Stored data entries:
⟨

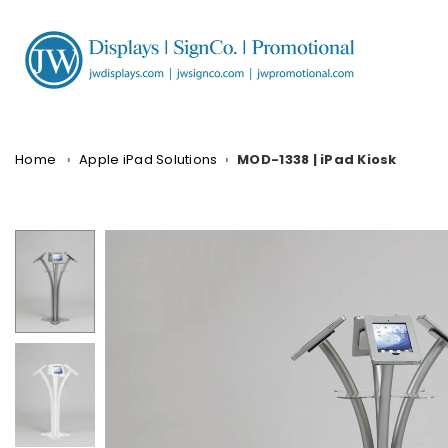
Skip
to
content
JW
DISPLAYS,
INCORPORATED
Home
›
Apple iPad Solutions
›
MOD-1338 | iPad Kiosk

⟩

- [WHAT TO DO]:
Put every line of text read from the material into a JSON list of strings, one string per line, with blank lines dropped and the pictures left out.

- [SOLUTION FOR THIS PROBLEM]:
[
  "Skip",
  "to",
  "content",
  "JW",
  "DISPLAYS,",
  "INCORPORATED",
  "Home",
  "›",
  "Apple iPad Solutions",
  "›",
  "MOD-1338 | iPad Kiosk"
]